In a nutshell, OverOps delivers a cloud or on-prem solution that helps developers and operations teams nail down bugs in a more automated fashion, according to company co-founder and CEO Tal Weiss.
“Everyone is trying to release software more quickly and be more agile, be more efficient. The challenge to digital transformation is that the faster you go, the faster things break. The second any code breaks in staging or production, [our solution is] able to pinpoint the right developer and provide what they need to resolve that issue,” he explained.
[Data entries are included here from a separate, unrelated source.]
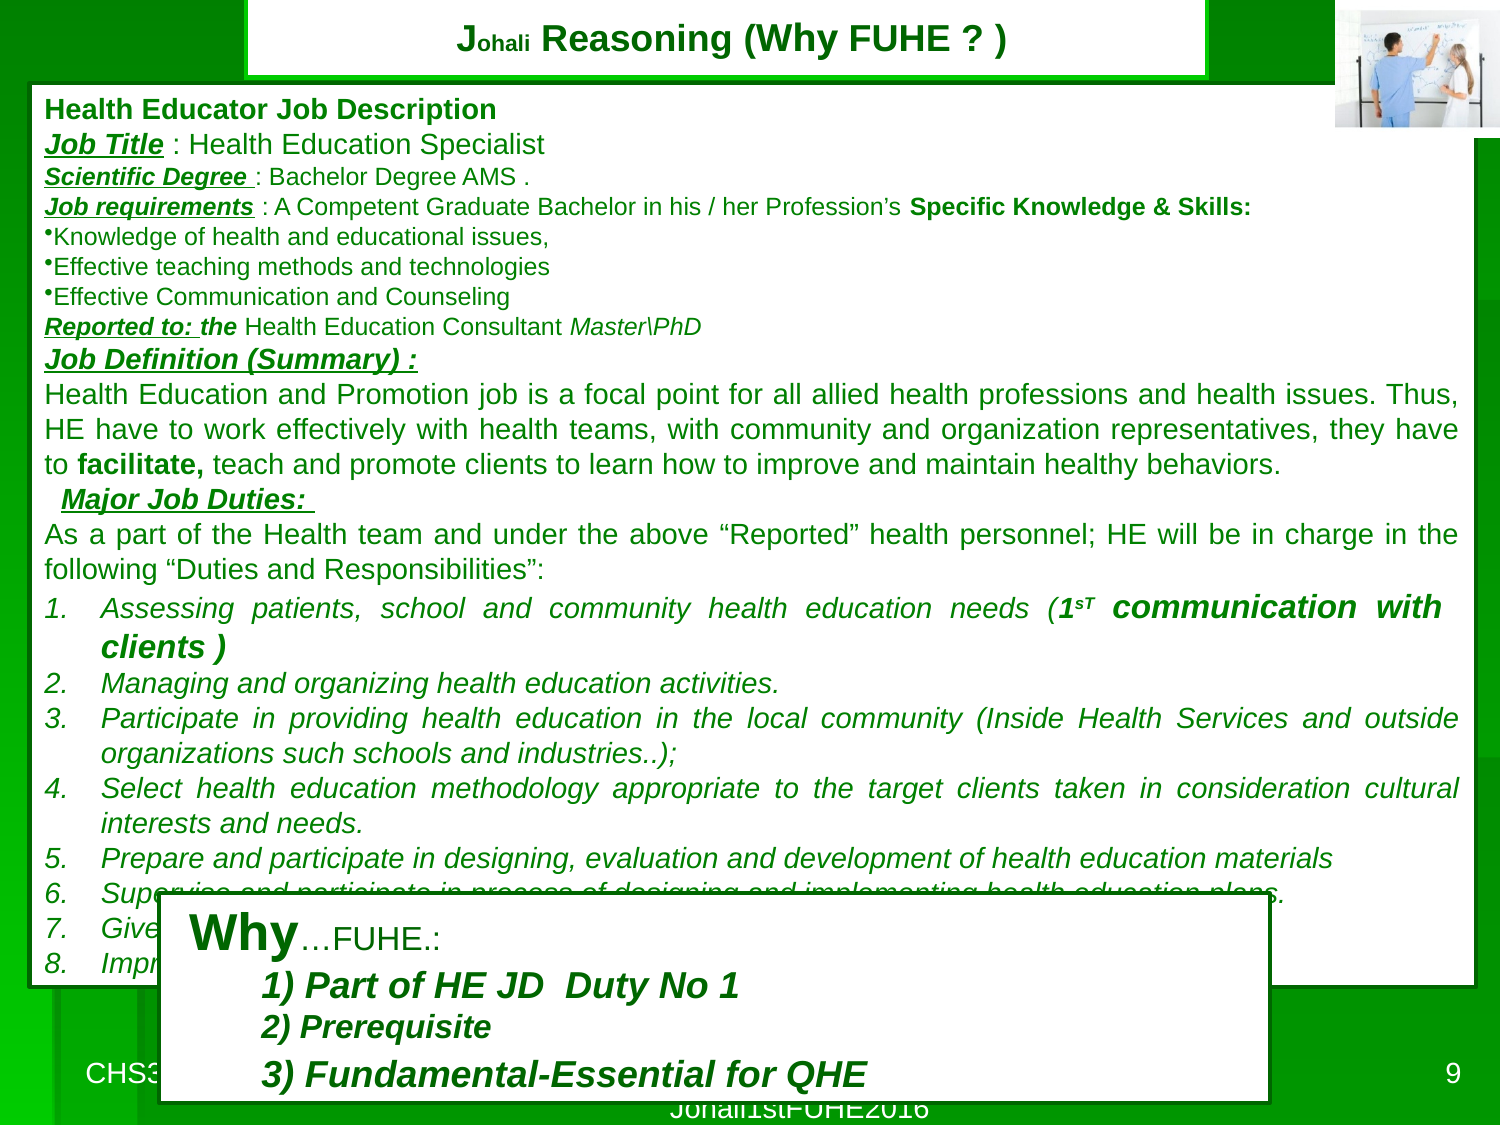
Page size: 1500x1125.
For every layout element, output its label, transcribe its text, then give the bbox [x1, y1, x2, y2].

picture [1335, 0, 1500, 138]
slide_number 9 [1312, 1046, 1477, 1125]
text_box Why…FUHE.: 1) Part of HE JD Duty No 1 2) Prerequisite 3) Fundamental-Essential for QHE [157, 891, 1272, 1105]
text_box Health Educator Job Description Job Title : Health Education Specialist Scientific Degree : Bachelor Degree AMS . Job requirements : A Competent Graduate Bachelor in his / her Profession’s Specific Knowledge & Skills: Knowledge of health and educational issues, Effective teaching methods and technologies Effective Communication and Counseling Reported to: the Health Education Consultant Master\PhD Job Definition (Summary) : Health Education and Promotion job is a focal point for all allied health professions and health issues. Thus, HE have to work effectively with health teams, with community and organization representatives, they have to facilitate, teach and promote clients to learn how to improve and maintain healthy behaviors. Major Job Duties: As a part of the Health team and under the above “Reported” health personnel; HE will be in charge in the following “Duties and Responsibilities”: Assessing patients, school and community health education needs (1sT communication with clients ) Managing and organizing health education activities. Participate in providing health education in the local community (Inside Health Services and outside organizations such schools and industries..); Select health education methodology appropriate to the target clients taken in consideration cultural interests and needs. Prepare and participate in designing, evaluation and development of health education materials Supervise and participate in process of designing and implementing health education plans. Give Special Patients Counseling eg; diabetic patient education Improve his/her personal and professional knowledge and skills. [27, 81, 1478, 989]
slide_number CHS382 [70, 1046, 383, 1125]
footer Johali1stFUHE2016 [562, 1105, 1038, 1125]
title Johali Reasoning (Why FUHE ? ) [244, 0, 1209, 80]
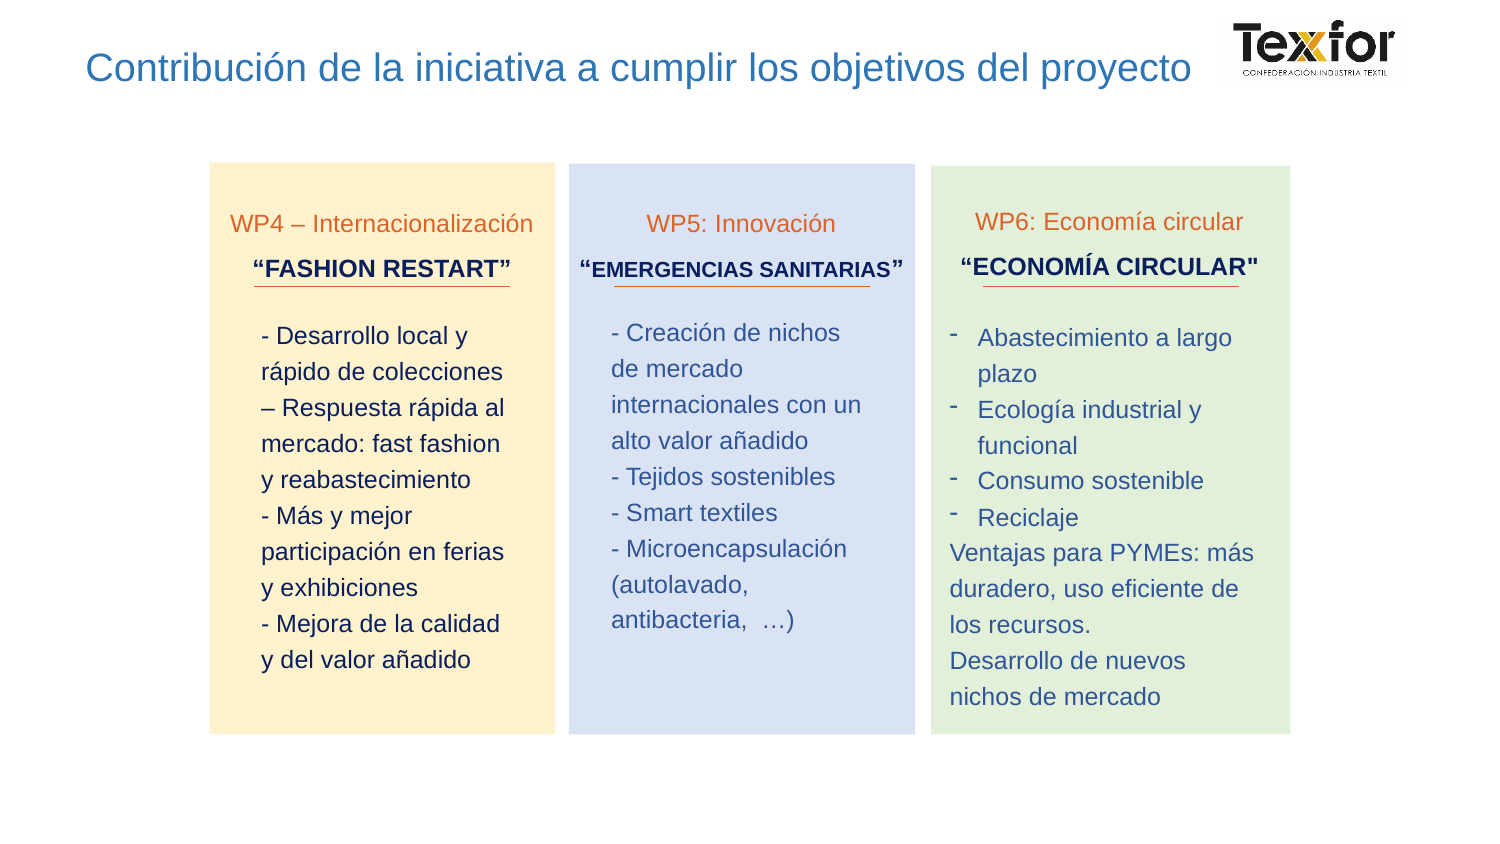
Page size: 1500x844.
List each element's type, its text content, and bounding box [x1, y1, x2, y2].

text_box WP4 – Internacionalización “FASHION RESTART” [209, 198, 555, 290]
text_box [209, 162, 556, 735]
text_box [931, 165, 1291, 735]
text_box WP5: Innovación “EMERGENCIAS SANITARIAS” [568, 198, 915, 290]
text_box - Desarrollo local y rápido de colecciones – Respuesta rápida al mercado: fast fashion y reabastecimiento - Más y mejor participación en ferias y exhibiciones - Mejora de la calidad y del valor añadido [253, 306, 517, 681]
text_box WP6: Economía circular “ECONOMÍA CIRCULAR" [929, 196, 1290, 288]
text_box [568, 163, 916, 735]
text_box Abastecimiento a largo plazo Ecología industrial y funcional Consumo sostenible Reciclaje Ventajas para PYMEs: más duradero, uso eficiente de los recursos. Desarrollo de nuevos nichos de mercado [942, 308, 1272, 718]
text_box Contribución de la iniciativa a cumplir los objetivos del proyecto [79, 36, 1239, 96]
text_box - Creación de nichos de mercado internacionales con un alto valor añadido - Tejidos sostenibles - Smart textiles - Microencapsulación (autolavado, antibacteria, …) [603, 303, 879, 642]
picture [1219, 16, 1410, 82]
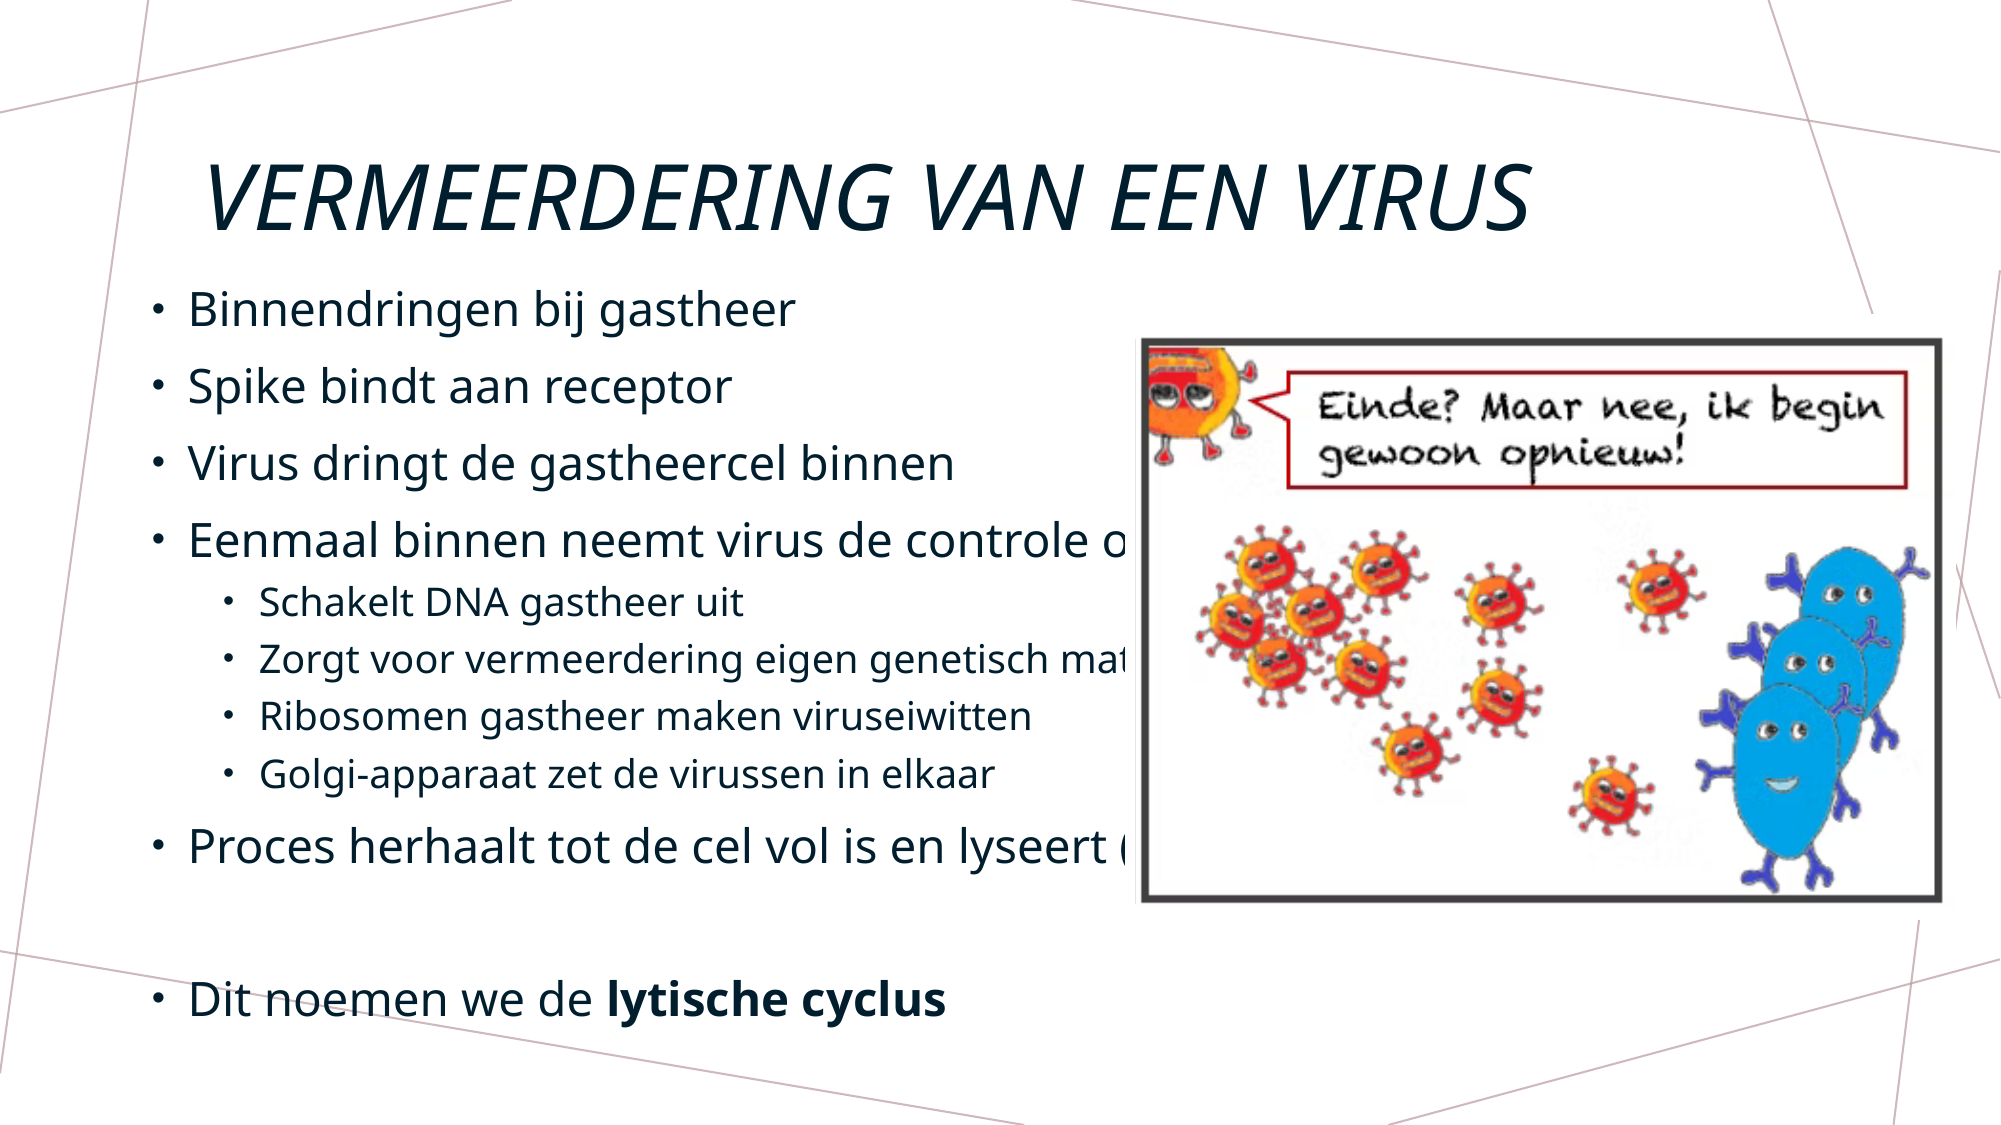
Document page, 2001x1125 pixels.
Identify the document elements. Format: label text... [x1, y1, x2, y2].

title Vermeerdering van een virus [187, 87, 1813, 271]
list Binnendringen bij gastheer Spike bindt aan receptor Virus dringt de gastheercel binnen Eenmaal binnen neemt virus de controle over Schakelt DNA gastheer uit Zorgt voor vermeerdering eigen genetisch materiaal Ribosomen gastheer maken viruseiwitten Golgi-apparaat zet de virussen in elkaar Proces herhaalt tot de cel vol is en lyseert (afsterft) Dit noemen we de lytische cyclus [136, 271, 1813, 1038]
picture [1125, 314, 1956, 920]
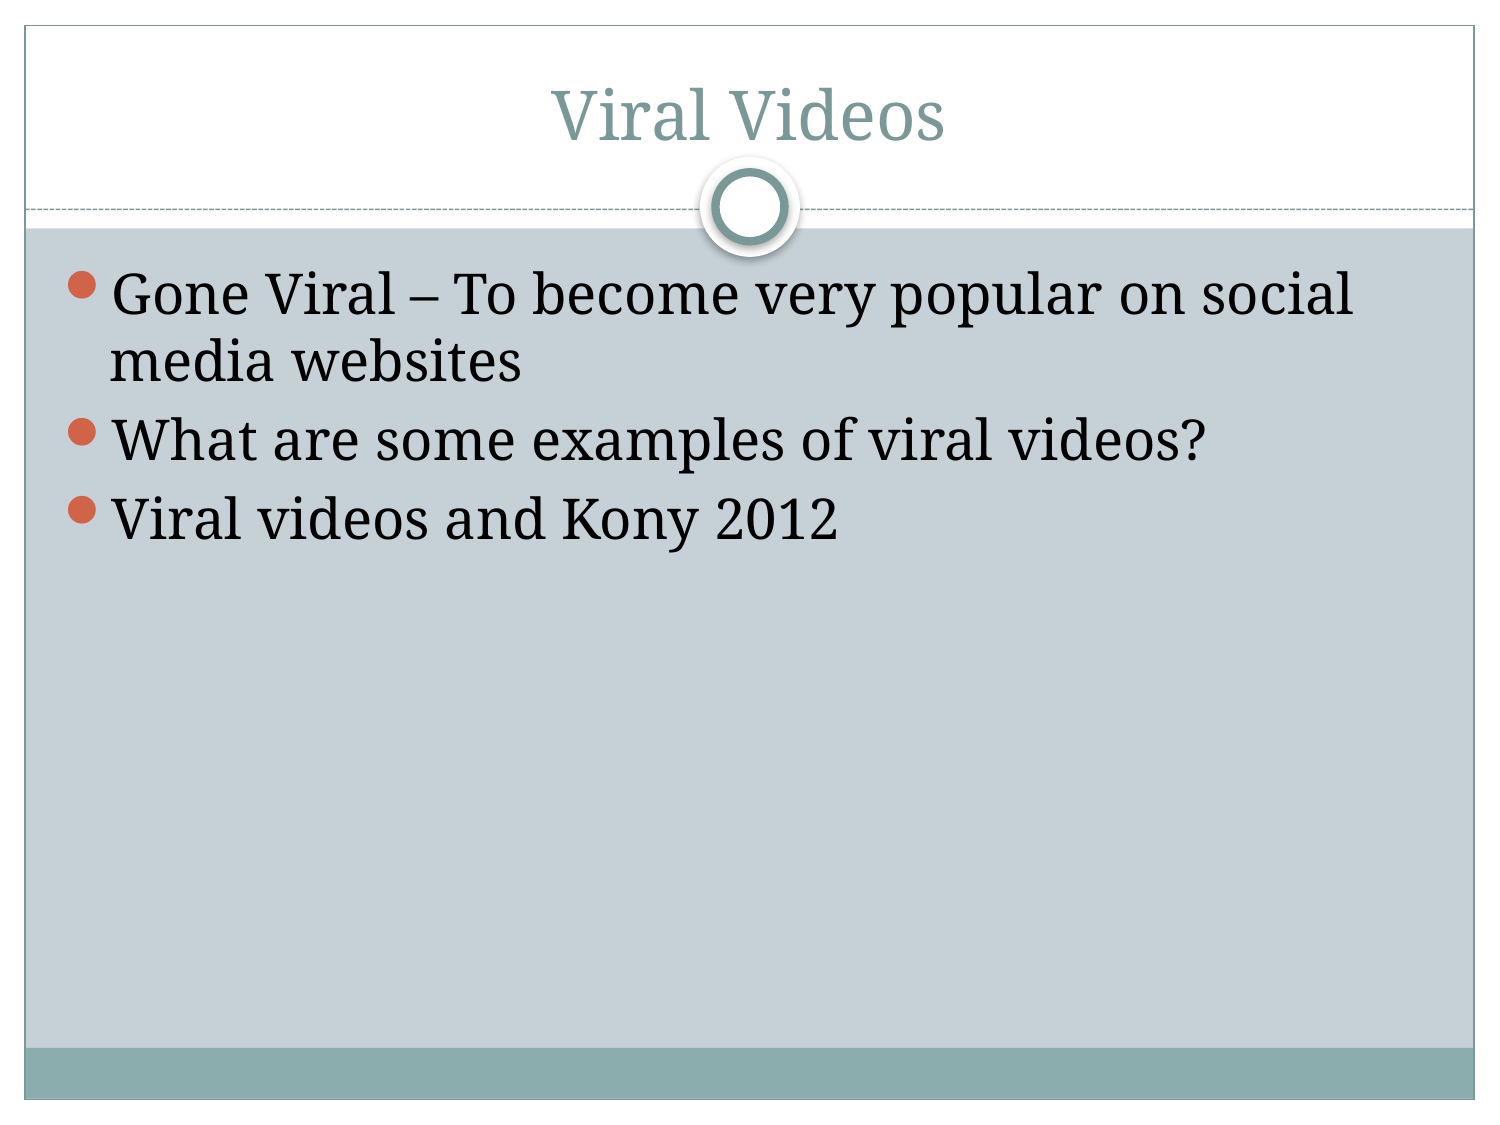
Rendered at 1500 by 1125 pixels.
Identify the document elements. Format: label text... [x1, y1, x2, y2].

title Viral Videos [49, 37, 1450, 162]
list Gone Viral – To become very popular on social media websites What are some examples of viral videos? Viral videos and Kony 2012 [49, 250, 1445, 1001]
Instead of parsing text and indexing application logs, Weiss says his company can dynamically index actual code in staging or production and analyze it down to a microscopic machine code level. He says there is a lot of machine learning to achieve this level of understanding going on in the background, but essentially it gives them the ability to know what’s normal and when something is outside of the normal state and requires attention.
At that point, the company can send the information automatically in the form of a Jira ticket, a bot message in Slack or a notification from PagerDuty (or however the company chooses to receive these messages) and the developer can get to the heart of the problem quickly without having to hunt and peck for it.
If it works as described, that’s a powerful alternative to putting your software out in the world, finding a piece doesn’t work, hearing about it from your customers and then searching through log files to find the issue.
The company certainly has caught the attention of investors, who doubled their previous round of $15 million, which was delivered just last April. It could be because the company is experiencing tremendous growth right now, with 500 percent year-over-year growth over the last 12 months.
While you might see some overlap with application performance management tools from companies like New Relic and AppDynamics (which got acquired by Cisco earlier this year just before their IPO), Weiss says they tend to work in parallel with these tools. He sees his real competition as the legacy log file and search tool.
OverOps launched in 2012, but it took several years to build the product. Today it has more than 250 customers, including Nielsen, Intuit and Comcast, among others. The company hopes to keep the current momentum going by targeting larger enterprise customers that are struggling with containerization and micro services and finding ways to deliver applications ever more quickly.